═════ Texte d'étude

Face à la douleur chronique, le corps médical agit encore trop souvent par une réponse curative, très centrée sur les médicaments, explique le Dr Anne Berquin, chef de clinique à Saint-Luc (UCL, Bruxelles). Or il importe d'aider le patient à donner du sens à sa douleur dans le contexte socio-professionnel du moment, dans sa trajectoire de vie personnelle, notamment par rapport à diverses formes de stress. Ses attitudes et ses croyances envers la douleur ont leur importance, mais sans négliger aucunement la dimension biologique et neurologique. La première chose qu'il doit accepter, c'est qu'il n'existe quasiment jamais de solution miracle à son mal. Il doit d'abord réaliser qu'il doit ‘vivre avec’. Mais comment? Et avec quelles stratégies pour maximaliser son confort? C'est précisément ce que nous tentons de définir avec lui dans cette approche transdisciplinaire au cas par cas”.

L'algologie, trop méconnue

La réforme adoptée l'été dernier a par ailleurs abouti à l'installation, dans chaque hôpital du pays, d'une équipe algologique elle aussi multidisciplinaire. Son rôle : aider les équipes de soins de l'hôpital, notamment par la sensibilisation, à détecter les problèmes de douleur dès qu'ils se font jour, c'est-à-dire avant toute installation dans la durée. Ces équipes, plus légères mais dorénavant subventionnées en fonction du nombre de lits dans l'hôpital, devront nouer des collaborations avec les Centres multidisciplinaires.

Soutenu de longue date par le monde mutualiste, l'ensemble de cette réforme est une avancée très significative pour les patients, souligne Jacques Boly, membre de la direction médicale à la Mutualité chrétienne, il reste à espérer que la constitution des équipes – notamment le recrutement de psychologues motivés par cette approche, plus difficiles à trouver – pourra se finaliser au plus vite. Surtout, il importe de donner suite à d'autres recommandations émises par le secteur il y a quelques années. Parmi celles-ci, la nécessité impérieuse d'une sensibilisation de la médecine de première ligne à la douleur chronique : l'approche biopsychosociale doit démarrer dès le stade de la consultation du médecin spécialiste et, surtout, du généraliste”.

══════════
═════ Données fournies

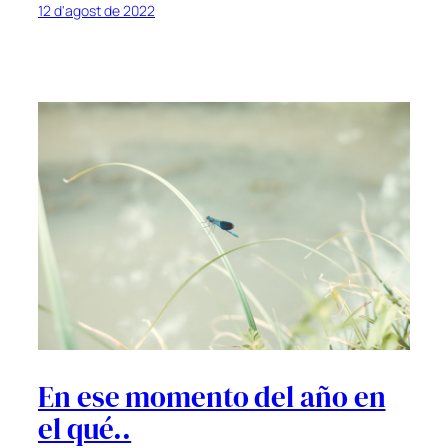
12 d'agost de 2022
En ese momento del año en
el qué..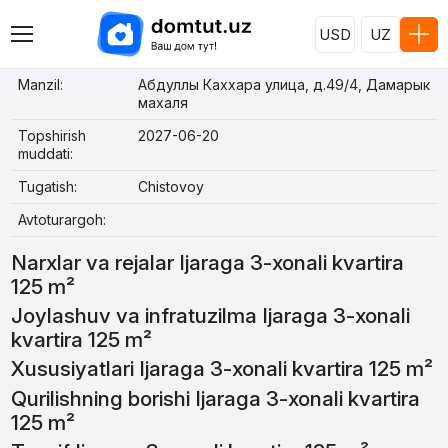
USD
UZ
Manzil:
Абдуллы Каххара улица, д.49/4, Дамарык
махаля
Topshirish
2027-06-20
muddati:
Tugatish:
Chistovoy
Avtoturargoh:
Narxlar va rejalar Ijaraga 3-xonali kvartira
125 m²
Joylashuv va infratuzilma Ijaraga 3-xonali
kvartira 125 m²
Xususiyatlari Ijaraga 3-xonali kvartira 125 m²
Qurilishning borishi Ijaraga 3-xonali kvartira
125 m²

══════════

Recopiez intégralement le texte sur la douleur chronique, sans rien y changer.

- _Solution_:
Face à la douleur chronique, le corps médical agit encore trop souvent par une réponse curative, très centrée sur les médicaments, explique le Dr Anne Berquin, chef de clinique à Saint-Luc (UCL, Bruxelles). Or il importe d'aider le patient à donner du sens à sa douleur dans le contexte socio-professionnel du moment, dans sa trajectoire de vie personnelle, notamment par rapport à diverses formes de stress. Ses attitudes et ses croyances envers la douleur ont leur importance, mais sans négliger aucunement la dimension biologique et neurologique. La première chose qu'il doit accepter, c'est qu'il n'existe quasiment jamais de solution miracle à son mal. Il doit d'abord réaliser qu'il doit ‘vivre avec’. Mais comment? Et avec quelles stratégies pour maximaliser son confort? C'est précisément ce que nous tentons de définir avec lui dans cette approche transdisciplinaire au cas par cas”.

L'algologie, trop méconnue

La réforme adoptée l'été dernier a par ailleurs abouti à l'installation, dans chaque hôpital du pays, d'une équipe algologique elle aussi multidisciplinaire. Son rôle : aider les équipes de soins de l'hôpital, notamment par la sensibilisation, à détecter les problèmes de douleur dès qu'ils se font jour, c'est-à-dire avant toute installation dans la durée. Ces équipes, plus légères mais dorénavant subventionnées en fonction du nombre de lits dans l'hôpital, devront nouer des collaborations avec les Centres multidisciplinaires.

Soutenu de longue date par le monde mutualiste, l'ensemble de cette réforme est une avancée très significative pour les patients, souligne Jacques Boly, membre de la direction médicale à la Mutualité chrétienne, il reste à espérer que la constitution des équipes – notamment le recrutement de psychologues motivés par cette approche, plus difficiles à trouver – pourra se finaliser au plus vite. Surtout, il importe de donner suite à d'autres recommandations émises par le secteur il y a quelques années. Parmi celles-ci, la nécessité impérieuse d'une sensibilisation de la médecine de première ligne à la douleur chronique : l'approche biopsychosociale doit démarrer dès le stade de la consultation du médecin spécialiste et, surtout, du généraliste”.